Le peintre
Auguste RENOIR - "Jeune femme au crochet "
musique du film "Pirates des Caraïbes"
Le peintre
— Rejoins-moi au Chantier, dit Maureen à « sa sœur » !
— Va, je t’y trouverai. Que vole l’alouette…
Son air enamouré, ses taches de rousseur,
Virevoltent gaiement en vive pirouette.
Laurine a découvert que sa poudre de riz
Bleutée comme il se doit de blancheur théâtrale
Et ses fards ombragés sous les cieux de Paris
N’avaient d’autre raison qu’une passion florale.
Quand elle se rendit tremblante d’émotion
À ce chantier penché sur les cœurs de la Butte,
Maureen se parfuma d’essence et de lotions,
Glissant d’un pas léger que le vent ne rebute.
En cette fin d’automne encombrée de chaleur
Le Chantier s’est figé dans un four de poussière
Enfarinant la sueur, embaumant la pâleur
Des carriers engoncés dans la gangue meunière.
Mais « lui », s’est redressé contre son chevalet,
Transcendant la lumière endolorie de touches.
Le voici, conduisant en maître de ballet,
L’étoile des pigments qu’à l’envi ne retouche.
Dans l’harmonie des coins et pics donnant l’assaut,
Des massettes cintrées pleurant contre le marbre,
Le peintre entend mener les bois de ses pinceaux
Capturant la vigueur des pierres sans les arbres.
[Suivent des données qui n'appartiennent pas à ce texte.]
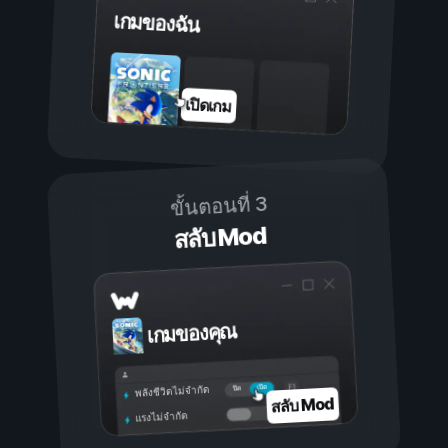
เกมของฉัน
เปิดเกม
ขั้นตอนที่ 3
สลับ Mod
เกมของคุณ
เปิด
ปิด
พลังชีวิตไม่จำกัด
สลับ Mod
แรงไม่จำกัด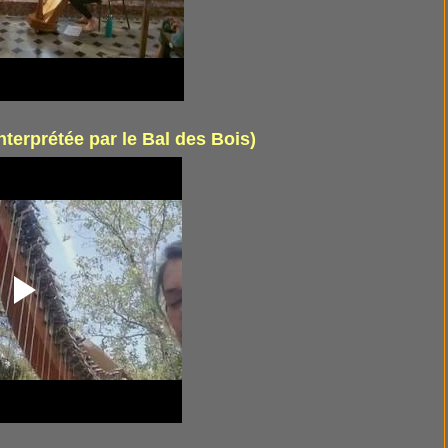
nterprétée par le Bal des Bois)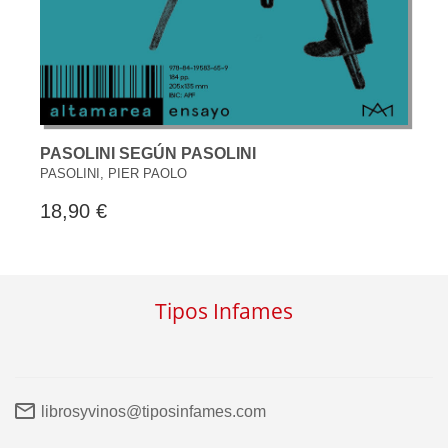
PASOLINI SEGÚN PASOLINI
PASOLINI, PIER PAOLO
18,90 €
Tipos Infames
librosyvinos@tiposinfames.com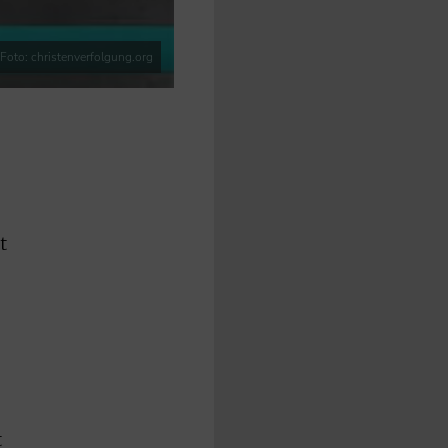
Foto: christenverfolgung.org
t
t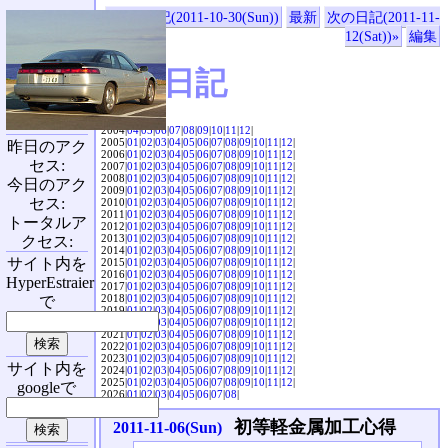
«前の日記(2011-10-30(Sun))
最新
次の日記(2011-11-
12(Sat))»
編集
SVX日記
2004|
04
|
05
|
06
|
07
|
08
|
09
|
10
|
11
|
12
|
2005|
01
|
02
|
03
|
04
|
05
|
06
|
07
|
08
|
09
|
10
|
11
|
12
|
昨日のアク
2006|
01
|
02
|
03
|
04
|
05
|
06
|
07
|
08
|
09
|
10
|
11
|
12
|
セス:
2007|
01
|
02
|
03
|
04
|
05
|
06
|
07
|
08
|
09
|
10
|
11
|
12
|
2008|
01
|
02
|
03
|
04
|
05
|
06
|
07
|
08
|
09
|
10
|
11
|
12
|
今日のアク
2009|
01
|
02
|
03
|
04
|
05
|
06
|
07
|
08
|
09
|
10
|
11
|
12
|
セス:
2010|
01
|
02
|
03
|
04
|
05
|
06
|
07
|
08
|
09
|
10
|
11
|
12
|
2011|
01
|
02
|
03
|
04
|
05
|
06
|
07
|
08
|
09
|
10
|
11
|
12
|
トータルア
2012|
01
|
02
|
03
|
04
|
05
|
06
|
07
|
08
|
09
|
10
|
11
|
12
|
2013|
01
|
02
|
03
|
04
|
05
|
06
|
07
|
08
|
09
|
10
|
11
|
12
|
クセス:
2014|
01
|
02
|
03
|
04
|
05
|
06
|
07
|
08
|
09
|
10
|
11
|
12
|
サイト内を
2015|
01
|
02
|
03
|
04
|
05
|
06
|
07
|
08
|
09
|
10
|
11
|
12
|
2016|
01
|
02
|
03
|
04
|
05
|
06
|
07
|
08
|
09
|
10
|
11
|
12
|
HyperEstraier
2017|
01
|
02
|
03
|
04
|
05
|
06
|
07
|
08
|
09
|
10
|
11
|
12
|
2018|
01
|
02
|
03
|
04
|
05
|
06
|
07
|
08
|
09
|
10
|
11
|
12
|
で
2019|
01
|
02
|
03
|
04
|
05
|
06
|
07
|
08
|
09
|
10
|
11
|
12
|
2020|
01
|
02
|
03
|
04
|
05
|
06
|
07
|
08
|
09
|
10
|
11
|
12
|
2021|
01
|
02
|
03
|
04
|
05
|
06
|
07
|
08
|
09
|
10
|
11
|
12
|
2022|
01
|
02
|
03
|
04
|
05
|
06
|
07
|
08
|
09
|
10
|
11
|
12
|
2023|
01
|
02
|
03
|
04
|
05
|
06
|
07
|
08
|
09
|
10
|
11
|
12
|
サイト内を
2024|
01
|
02
|
03
|
04
|
05
|
06
|
07
|
08
|
09
|
10
|
11
|
12
|
2025|
01
|
02
|
03
|
04
|
05
|
06
|
07
|
08
|
09
|
10
|
11
|
12
|
googleで
2026|
01
|
02
|
03
|
04
|
05
|
06
|
07
|
08
|
初等軽金属加工心得
2011-11-06(Sun)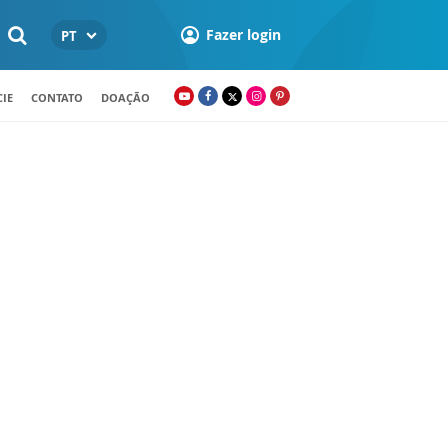
Fazer login
PT
IE
CONTATO
DOAÇÃO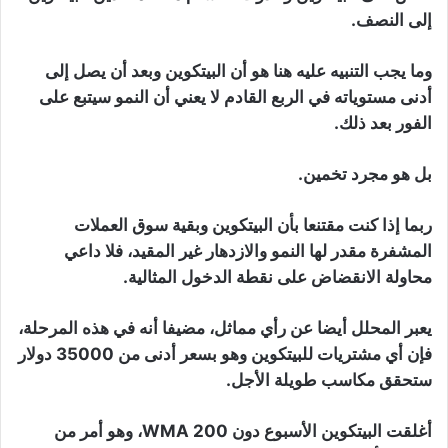
إلى النصف.
وما يجب التنبيه عليه هنا هو أن البيتكوين وبعد أن يصل إلى
أدنى مستوياته في الربع القادم لا يعني أن النمو سيتبع على
الفور بعد ذلك.
بل هو مجرد تخمين.
ربما إذا كنت مقتنعا بأن البيتكوين وبقية سوق العملات
المشفرة مقدر لها النمو والازدهار غير المقيد، فلا داعي
محاولة الانقضاض على نقطة الدخول المثالية.
يعبر المحلل أيضا عن رأي مماثل، مضيفا أنه في هذه المرحلة،
فإن أي مشتريات للبيتكوين وهو بسعر أدنى من 35000 دولار
ستحقق مكاسب طويلة الأجل.
أغلقت البيتكوين الأسبوع دون 200 WMA، وهو أمر من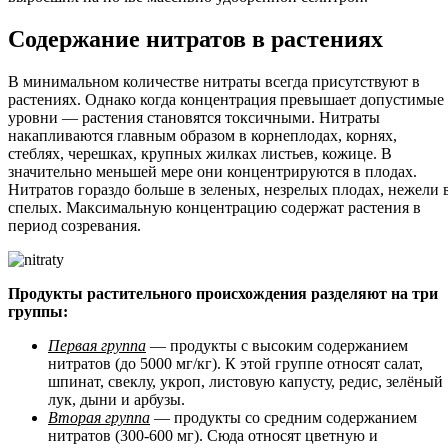
Содержание нитратов в растениях
В минимальном количестве нитраты всегда присутствуют в
растениях. Однако когда концентрация превышает допустимые
уровни — растения становятся токсичными. Нитраты
накапливаются главным образом в корнеплодах, корнях,
стеблях, черешках, крупных жилках листьев, кожице. В
значительно меньшей мере они концентрируются в плодах.
Нитратов гораздо больше в зеленых, незрелых плодах, нежели 
спелых. Максимальную концентрацию содержат растения в
период созревания.
Продукты растительного происхождения разделяют на три
группы:
Первая группа
— продукты с высоким содержанием
нитратов (до 5000 мг/кг). К этой группе относят салат,
шпинат, свеклу, укроп, листовую капусту, редис, зелёный
лук, дыни и арбузы.
Вторая группа
— продукты со средним содержанием
нитратов (300-600 мг). Сюда относят цветную и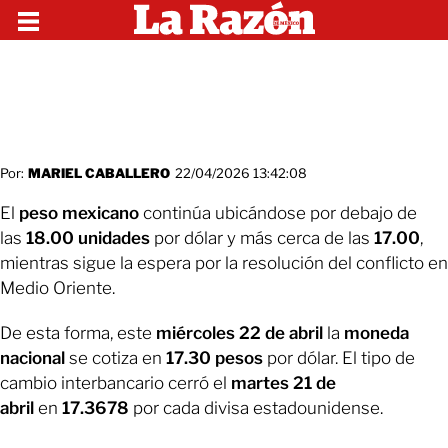
Por:
MARIEL CABALLERO
22/04/2026 13:42:08
El
peso mexicano
continúa ubicándose por debajo de
las
18.00 unidades
por dólar y más cerca de las
17.00
,
mientras sigue la espera por la resolución del conflicto en
Medio Oriente.
De esta forma, este
miércoles 22 de abril
la
moneda
nacional
se cotiza en
17.30 pesos
por dólar. El tipo de
cambio interbancario cerró el
martes 21 de
abril
en
17.3678
por cada divisa estadounidense.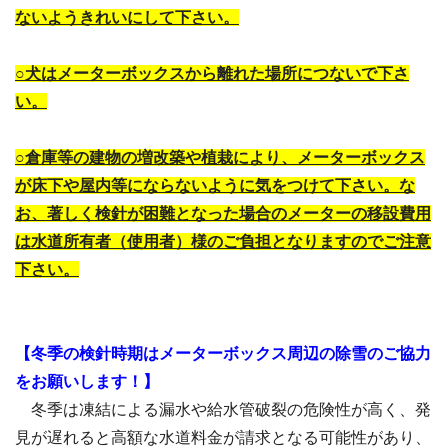
ないようきれいにして下さい。
○犬はメーターボックスから離れた場所につないで下さ
い。
○倉庫等の建物の増改築や植栽により、メーターボックス
が床下や屋内等にならないように気をつけて下さい。な
お、著しく検針が困難となった場合のメーターの移設費用
は水道所有者（使用者）様のご負担となりますのでご注意
下さい。
【冬季の検針時期はメーターボックス周辺の除雪のご協力
をお願いします！】
冬季は凍結による漏水や給水管破裂の危険性が高く、発
見が遅れると高額な水道料金が請求となる可能性があり、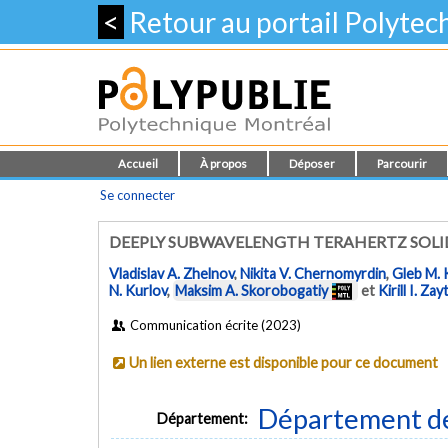
<
Retour au portail Polyte
Accueil
À propos
Déposer
Parcourir
Se connecter
DEEPLY SUBWAVELENGTH TERAHERTZ SOLID
Vladislav A. Zhelnov
,
Nikita V. Chernomyrdin
,
Gleb M. 
N. Kurlov
,
Maksim A. Skorobogatiy
et
Kirill I. Za
Communication écrite (2023)
Un lien externe est disponible pour ce document
Département de
Département: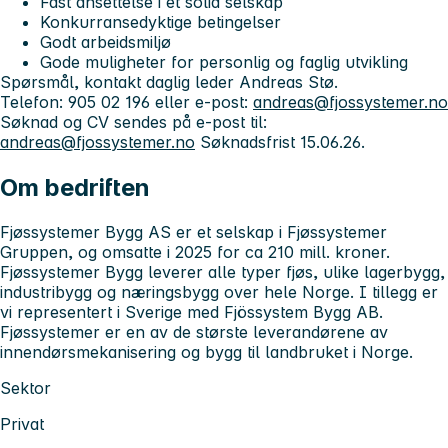
Fast ansettelse i et solid selskap
Konkurransedyktige betingelser
Godt arbeidsmiljø
Gode muligheter for personlig og faglig utvikling
Spørsmål, kontakt daglig leder Andreas Stø.
Telefon: 905 02 196 eller e-post:
andreas@fjossystemer.no
Søknad og CV sendes på e-post til:
andreas@fjossystemer.no
Søknadsfrist 15.06.26.
Om bedriften
Fjøssystemer Bygg AS er et selskap i Fjøssystemer
Gruppen, og omsatte i 2025 for ca 210 mill. kroner.
Fjøssystemer Bygg leverer alle typer fjøs, ulike lagerbygg,
industribygg og næringsbygg over hele Norge. I tillegg er
vi representert i Sverige med Fjössystem Bygg AB.
Fjøssystemer er en av de største leverandørene av
innendørsmekanisering og bygg til landbruket i Norge.
Sektor
Privat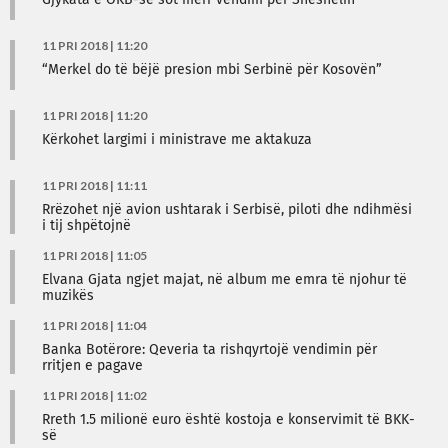
Gjykata e OKB-së sot merr vendim për Sheshelin
11 PRI 2018 | 11:20
“Merkel do të bëjë presion mbi Serbinë për Kosovën”
11 PRI 2018 | 11:20
Kërkohet largimi i ministrave me aktakuza
11 PRI 2018 | 11:11
Rrëzohet një avion ushtarak i Serbisë, piloti dhe ndihmësi
i tij shpëtojnë
11 PRI 2018 | 11:05
Elvana Gjata ngjet majat, në album me emra të njohur të
muzikës
11 PRI 2018 | 11:04
Banka Botërore: Qeveria ta rishqyrtojë vendimin për
rritjen e pagave
11 PRI 2018 | 11:02
Rreth 1.5 milionë euro është kostoja e konservimit të BKK-
së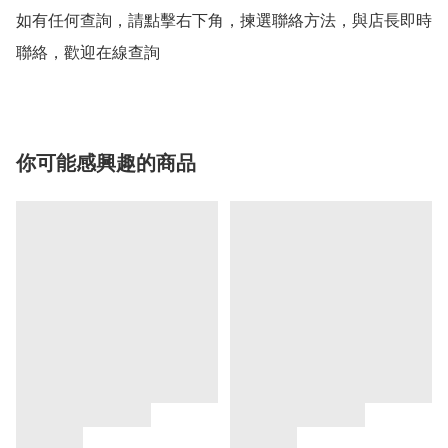
如有任何查詢，請點擊右下角，揀選聯絡方法，與店長即時
聯絡，歡迎在線查詢
你可能感興趣的商品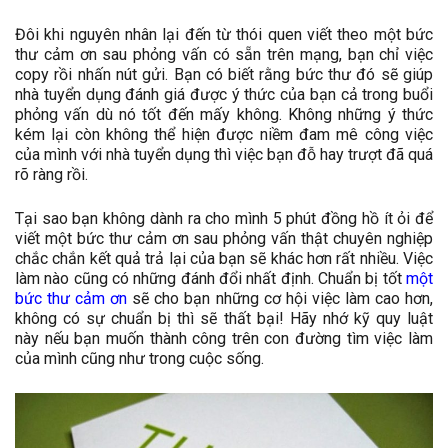
Đôi khi nguyên nhân lại đến từ thói quen viết theo một bức
thư cảm ơn sau phỏng vấn có sẵn trên mạng, bạn chỉ việc
copy rồi nhấn nút gửi. Bạn có biết rằng bức thư đó sẽ giúp
nhà tuyển dụng đánh giá được ý thức của bạn cả trong buổi
phỏng vấn dù nó tốt đến mấy không. Không những ý thức
kém lại còn không thể hiện được niềm đam mê công việc
của mình với nhà tuyển dụng thì việc bạn đỗ hay trượt đã quá
rõ ràng rồi.
Tại sao bạn không dành ra cho mình 5 phút đồng hồ ít ỏi để
viết một bức thư cảm ơn sau phỏng vấn thật chuyên nghiệp
chắc chắn kết quả trả lại của bạn sẽ khác hơn rất nhiều. Việc
làm nào cũng có những đánh đổi nhất định. Chuẩn bị tốt
một
bức thư cảm ơn
sẽ cho bạn những cơ hội việc làm cao hơn,
không có sự chuẩn bị thì sẽ thất bại! Hãy nhớ kỹ quy luật
này nếu bạn muốn thành công trên con đường tìm việc làm
của mình cũng như trong cuộc sống.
Il fascine Maureen, l’étrange magicien.
Mais lui ne la voit pas. Son regard qui se plisse
N’entend que la portée cuivrée des musiciens,
Ne suit que le tracé des minéraux qui crissent.
N’osant le dérouter de son lumineux cap
Maureen suit les remous des naïades éprises.
Elle s’ancre au fanal de son fol handicap
L’approchant hors du temps, craignant vive méprise.
Pourtant levant la tête il l’aperçoit soudain,
La crayonne d’emblée, la croque et la transperce.
Relevant son chapeau, son œil se fait mondain,
Auguste est submergé par l’onde des yeux pers.